__Estratto del testo__:
------------------------------------------------

C’è già chi pensa, di dicembre, agli appuntamenti della stagione prossima, ai Grandi Giri, al Mondiale... C’è chi pensa a chi verrà dopo Contador, se permarrano in auge gli Schleck brothers, se continueranno a sorridere Basso e Nibali, se Cunego rifiorirà, lui che pur sempre un Giro lo ha vinto, se Menchov e Di Luca disputeranno ancora un Giro di testa...
Sarà. Ma nella nostra osservazione sempre più laterale di questo sport, timorosi come purtroppo siamo di nuove accensioni e rinnovate disillusioni, il personale pensiero per dicembre lo rivolgiamo ad un passato recente, dal quale deriviamo tuttora una preziosa lezione sentimentale.
Noi vogliamo tornare, per dicembre 2010, no, non ad una vittoria eclatante, ad un trionfo a luci alogene, no. Bensì ad una sconfitta, sì, alla figura di un atleta a testa china, di un uomo a luci basse. Di dicembre 2010, per uno sguardo dall’alto.
Vogliamo tornare con voi al Tour ultimo, al pomeriggio di domenica 11 luglio, alla tappa alpina di Morzine-Avoriaz, alla salita del Col de la Ramaz, una cinquantina di chilometri dal traguardo, al caldo dell’estate.
Vogliamo tornare ad una immagine e ad una idealità che non riusciamo a rimuovere dalla mente, di quella giornata: molto più della vittoria di Evans, e mille volte ancor più del futuro dilemma Contador-Schleck.
Parliamo del corridore con il dorsale “21” di quella corsa, maglia rosso-nera RadioShack, il numero “21” del Tour, di spalle, in quella foto sulla Gazzetta: Lance Armstrong.
Per dicembre, ci conserviamo vivo ancora il memento del suo calvario, campione di quasi 39 anni al secondo anno di quel suo terzo tempo agonistico, in corsa, vittima in quella tappa di una sequenza di cadute impressionanti: prima, quasi al via, poi, in due occasioni successive, alle pendici del Col de la Ramaz, mentre si accendeva la battaglia vibrante in testa.

------------------------------------------------

__Materiale di partenza__:
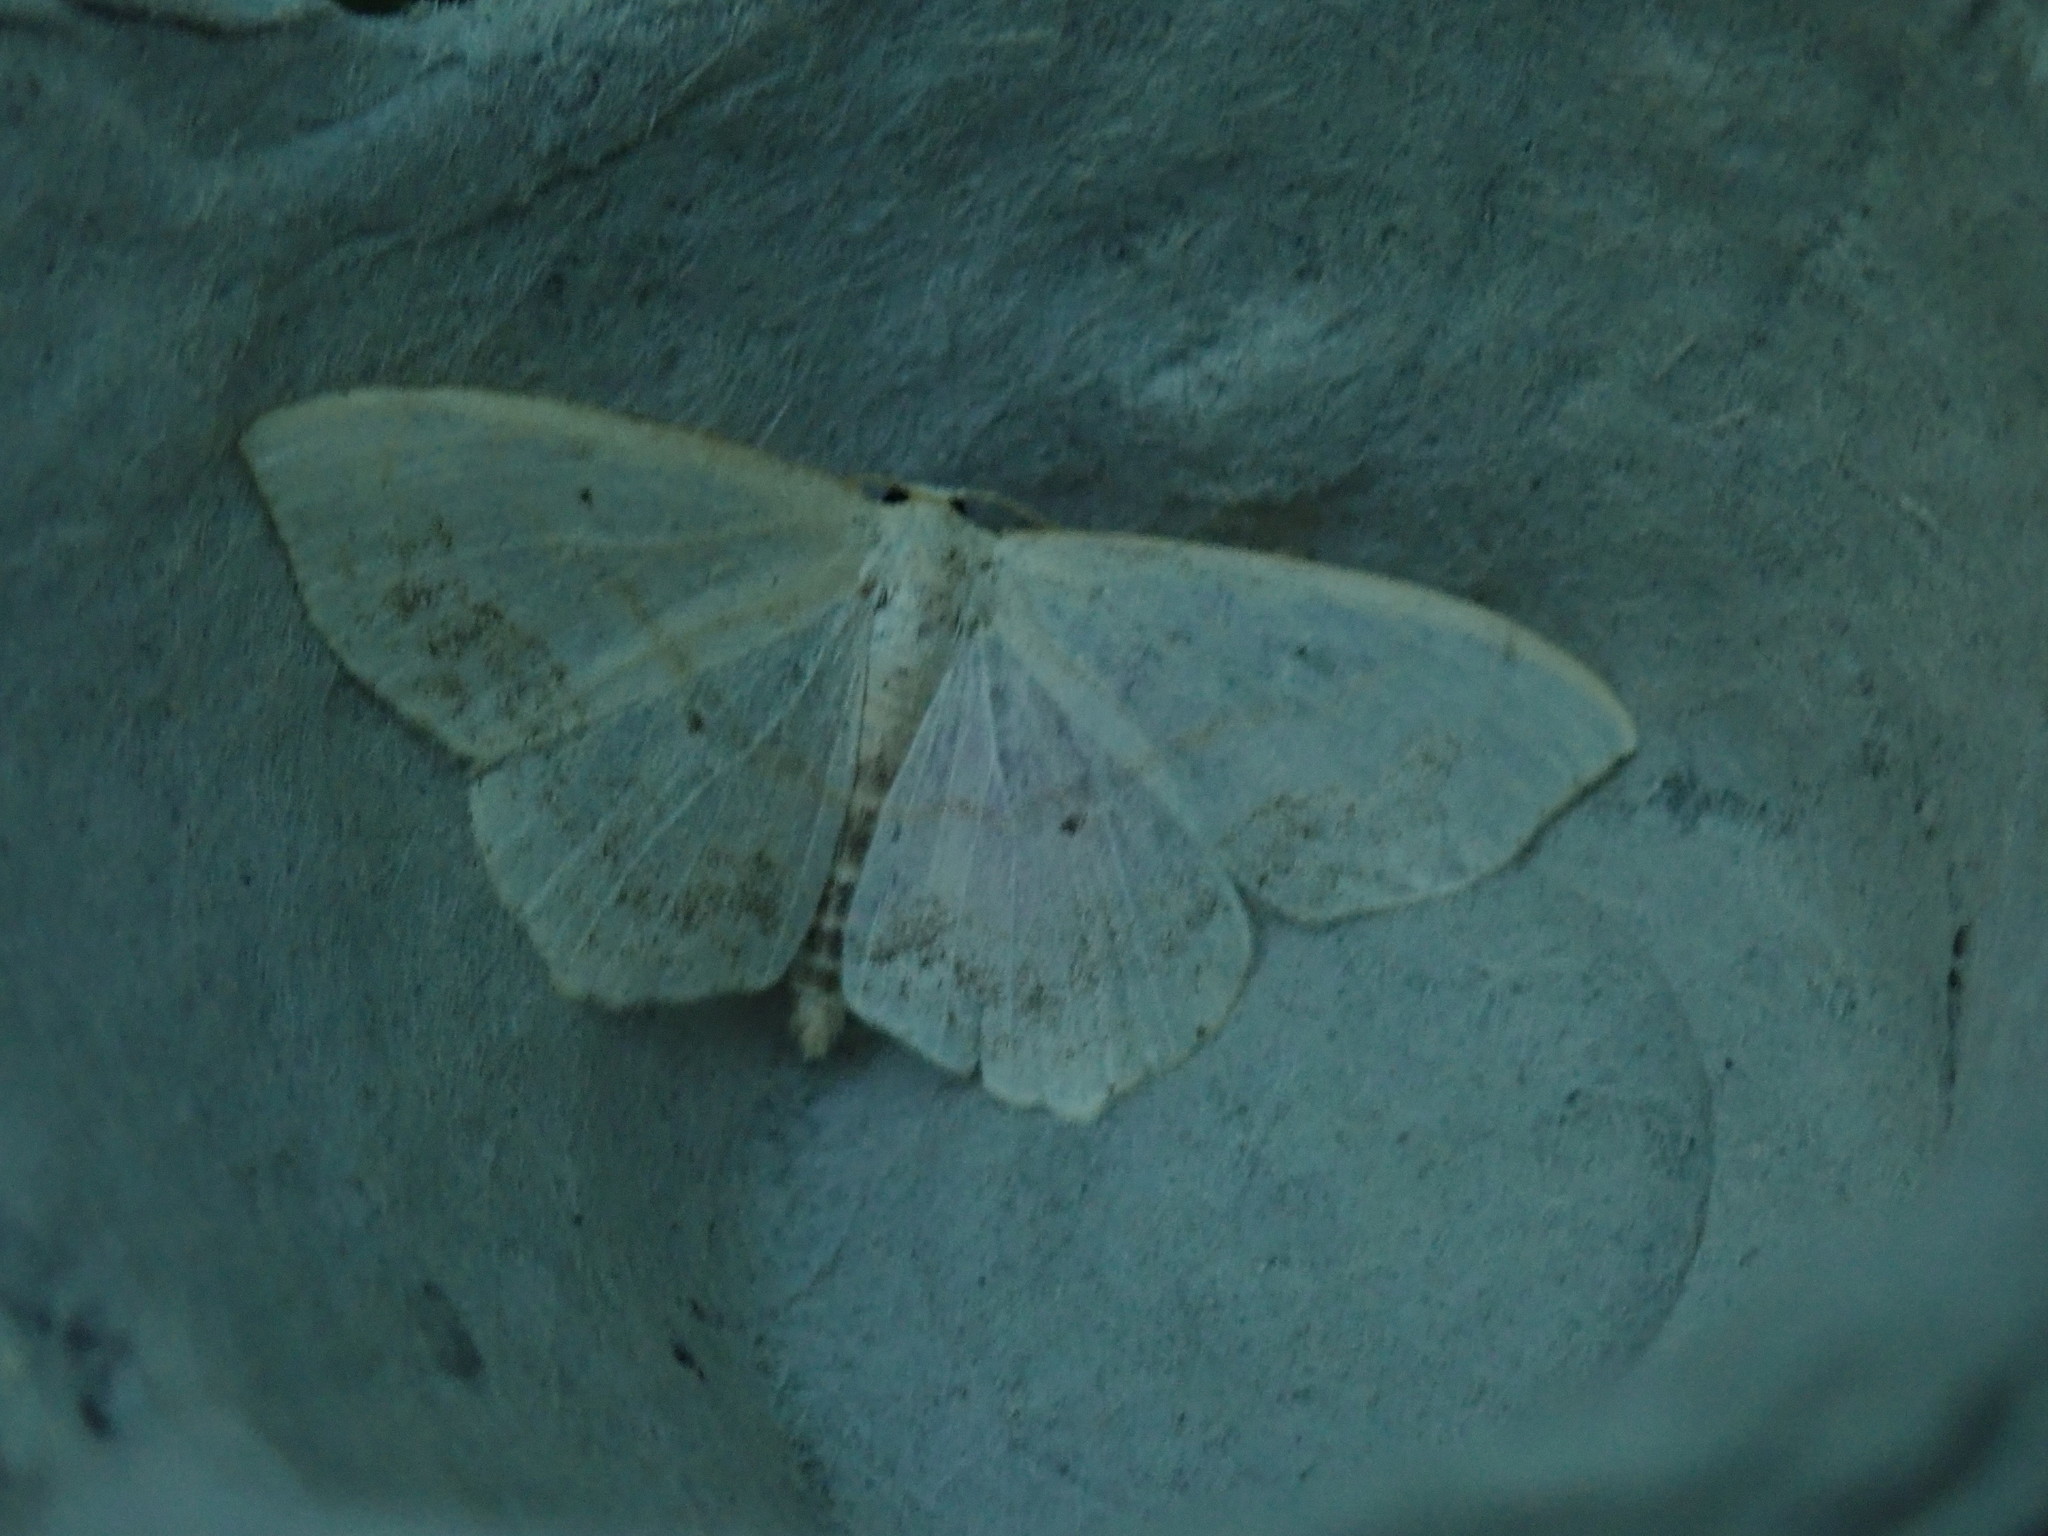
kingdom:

------------------------------------------------

__Compiti da svolgere__:
[1] Nell'estratto sul ciclismo, quale numero di dorsale portava Lance Armstrong in quella corsa?
[2] Prosegui l'estratto sul ciclismo dal punto in cui si ferma.

__Risposte__:
[1] Il numero 21.

[2]
Ci conserviamo vivo il dolore e la lezione del suo perduto amore: distaccato, in difetto totale di speranza, per forza di cose, eppure continuare a salire, a pedalare, Armstrong. La retorica, per noi, e non per inciso, abiterà sempre altrove da un atleta che come lui si mette in gioco e non tradisce. Ed arriva in fondo, non recalcitrante, arriva in fondo al suo calice, 39° al traguardo, dodici minuti di ritardo, gli occhi chini, rastrellando sulla strada quegli applausi che semmai non aveva raccolto nell’età troppo estesa della gloria.
Per dicembre, fosse pure per Natale, ci regaliamo - egoisticamente? - ancora quella summa di emozioni, dalle immense sfumature, raccolte in un finale. Ed in quella fotografia. Il numero “21”.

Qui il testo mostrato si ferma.